== 作業内容 ==
次の行の「frío」をすべて「calor」に入れ替えて、もう一度書いてください。それ以外はそのままにし、画像は答えに入れないでください。
----- 提供された行
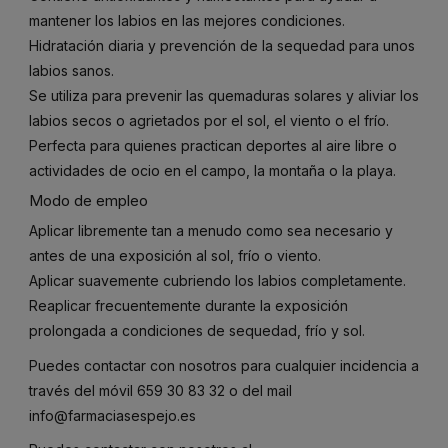
mantener los labios en las mejores condiciones.
Hidratación diaria y prevención de la sequedad para unos
labios sanos.
Se utiliza para prevenir las quemaduras solares y aliviar los
labios secos o agrietados por el sol, el viento o el frío.
Perfecta para quienes practican deportes al aire libre o
actividades de ocio en el campo, la montaña o la playa.
Modo de empleo
Aplicar libremente tan a menudo como sea necesario y
antes de una exposición al sol, frío o viento.
Aplicar suavemente cubriendo los labios completamente.
Reaplicar frecuentemente durante la exposición
prolongada a condiciones de sequedad, frío y sol.
Puedes contactar con nosotros para cualquier incidencia a
través del móvil
659 30 83 32
o del mail
info@farmaciasespejo.es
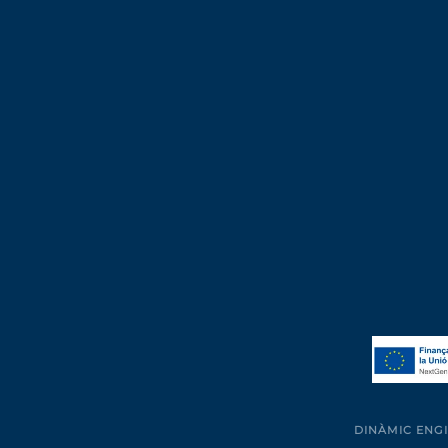
DINÀMIC ENGI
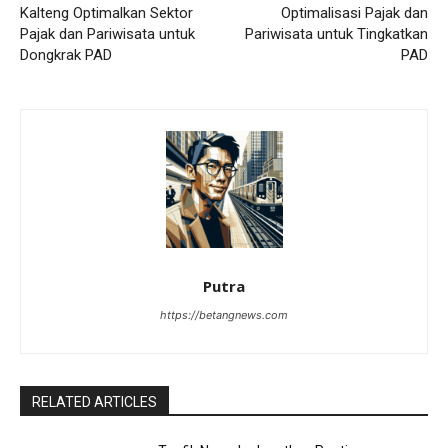
Kalteng Optimalkan Sektor
Optimalisasi Pajak dan
Pajak dan Pariwisata untuk
Pariwisata untuk Tingkatkan
Dongkrak PAD
PAD
Putra
https://betangnews.com
RELATED ARTICLES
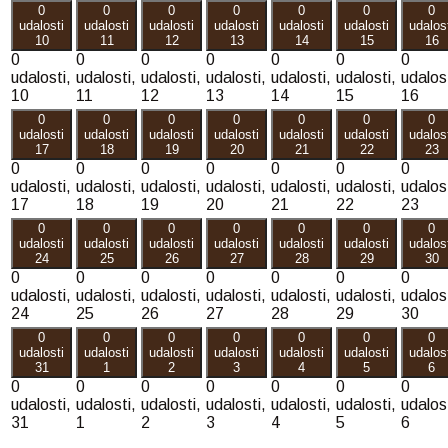
0
0
0
0
0
0
0
udalosti
udalosti
udalosti
udalosti
udalosti
udalosti
udalos
10
11
12
13
14
15
16
0
0
0
0
0
0
0
udalosti,
udalosti,
udalosti,
udalosti,
udalosti,
udalosti,
udalost
10
11
12
13
14
15
16
0
0
0
0
0
0
0
udalosti
udalosti
udalosti
udalosti
udalosti
udalosti
udalos
17
18
19
20
21
22
23
0
0
0
0
0
0
0
udalosti,
udalosti,
udalosti,
udalosti,
udalosti,
udalosti,
udalost
17
18
19
20
21
22
23
0
0
0
0
0
0
0
udalosti
udalosti
udalosti
udalosti
udalosti
udalosti
udalos
24
25
26
27
28
29
30
0
0
0
0
0
0
0
udalosti,
udalosti,
udalosti,
udalosti,
udalosti,
udalosti,
udalost
24
25
26
27
28
29
30
0
0
0
0
0
0
0
udalosti
udalosti
udalosti
udalosti
udalosti
udalosti
udalos
31
1
2
3
4
5
6
0
0
0
0
0
0
0
udalosti,
udalosti,
udalosti,
udalosti,
udalosti,
udalosti,
udalost
31
1
2
3
4
5
6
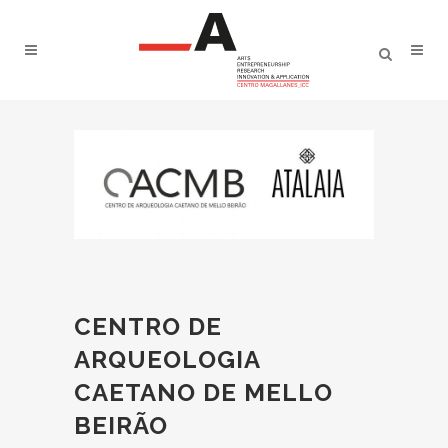
CENTRO DE
ARQUEOLOGIA
CAETANO DE MELLO
BEIRÃO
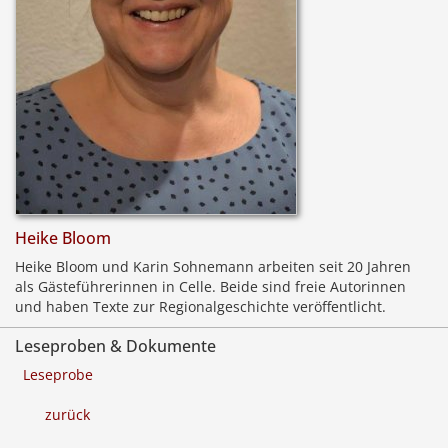
Heike Bloom
Heike Bloom und Karin Sohnemann arbeiten seit 20 Jahren
als Gästeführerinnen in Celle. Beide sind freie Autorinnen
und haben Texte zur Regionalgeschichte veröffentlicht.
Leseproben & Dokumente
Leseprobe
zurück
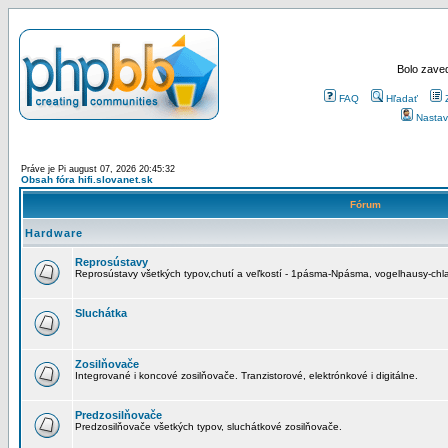
Bolo zaved
FAQ
Hľadať
Nastav
Práve je Pi august 07, 2026 20:45:32
Obsah fóra hifi.slovanet.sk
Fórum
Hardware
Reprosústavy
Reprosústavy všetkých typov,chutí a veľkostí - 1pásma-Npásma, vogelhausy-chla
Sluchátka
Zosilňovače
Integrované i koncové zosilňovače. Tranzistorové, elektrónkové i digitálne.
Predzosilňovače
Predzosilňovače všetkých typov, sluchátkové zosilňovače.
----------
== 回答欄 ==
mantener los labios en las mejores condiciones.
Hidratación diaria y prevención de la sequedad para unos
labios sanos.
Se utiliza para prevenir las quemaduras solares y aliviar los
labios secos o agrietados por el sol, el viento o el calor.
Perfecta para quienes practican deportes al aire libre o
actividades de ocio en el campo, la montaña o la playa.
Modo de empleo
Aplicar libremente tan a menudo como sea necesario y
antes de una exposición al sol, calor o viento.
Aplicar suavemente cubriendo los labios completamente.
Reaplicar frecuentemente durante la exposición
prolongada a condiciones de sequedad, calor y sol.
Puedes contactar con nosotros para cualquier incidencia a
través del móvil
659 30 83 32
o del mail
info@farmaciasespejo.es
DINÀMIC ENGI
Kalteng Optimalkan Sektor
Optimalisasi Pajak dan
Pajak dan Pariwisata untuk
Pariwisata untuk Tingkatkan
Dongkrak PAD
PAD
Putra
https://betangnews.com
RELATED ARTICLES
0
0
0
0
0
0
0
udalosti
udalosti
udalosti
udalosti
udalosti
udalosti
udalos
10
11
12
13
14
15
16
0
0
0
0
0
0
0
udalosti,
udalosti,
udalosti,
udalosti,
udalosti,
udalosti,
udalost
10
11
12
13
14
15
16
0
0
0
0
0
0
0
udalosti
udalosti
udalosti
udalosti
udalosti
udalosti
udalos
17
18
19
20
21
22
23
0
0
0
0
0
0
0
udalosti,
udalosti,
udalosti,
udalosti,
udalosti,
udalosti,
udalost
17
18
19
20
21
22
23
0
0
0
0
0
0
0
udalosti
udalosti
udalosti
udalosti
udalosti
udalosti
udalos
24
25
26
27
28
29
30
0
0
0
0
0
0
0
udalosti,
udalosti,
udalosti,
udalosti,
udalosti,
udalosti,
udalost
24
25
26
27
28
29
30
0
0
0
0
0
0
0
udalosti
udalosti
udalosti
udalosti
udalosti
udalosti
udalos
31
1
2
3
4
5
6
0
0
0
0
0
0
0
udalosti,
udalosti,
udalosti,
udalosti,
udalosti,
udalosti,
udalost
31
1
2
3
4
5
6
CENTRO DE
ARQUEOLOGIA
CAETANO DE MELLO
BEIRÃO
Heike Bloom
Heike Bloom und Karin Sohnemann arbeiten seit 20 Jahren
als Gästeführerinnen in Celle. Beide sind freie Autorinnen
und haben Texte zur Regionalgeschichte veröffentlicht.
Leseproben & Dokumente
Leseprobe
zurück
Bolo zaved
FAQ
Hľadať
Nastav
Práve je Pi august 07, 2026 20:45:32
Obsah fóra hifi.slovanet.sk
Fórum
Hardware
Reprosústavy
Reprosústavy všetkých typov,chutí a veľkostí - 1pásma-Npásma, vogelhausy-chla
Sluchátka
Zosilňovače
Integrované i koncové zosilňovače. Tranzistorové, elektrónkové i digitálne.
Predzosilňovače
Predzosilňovače všetkých typov, sluchátkové zosilňovače.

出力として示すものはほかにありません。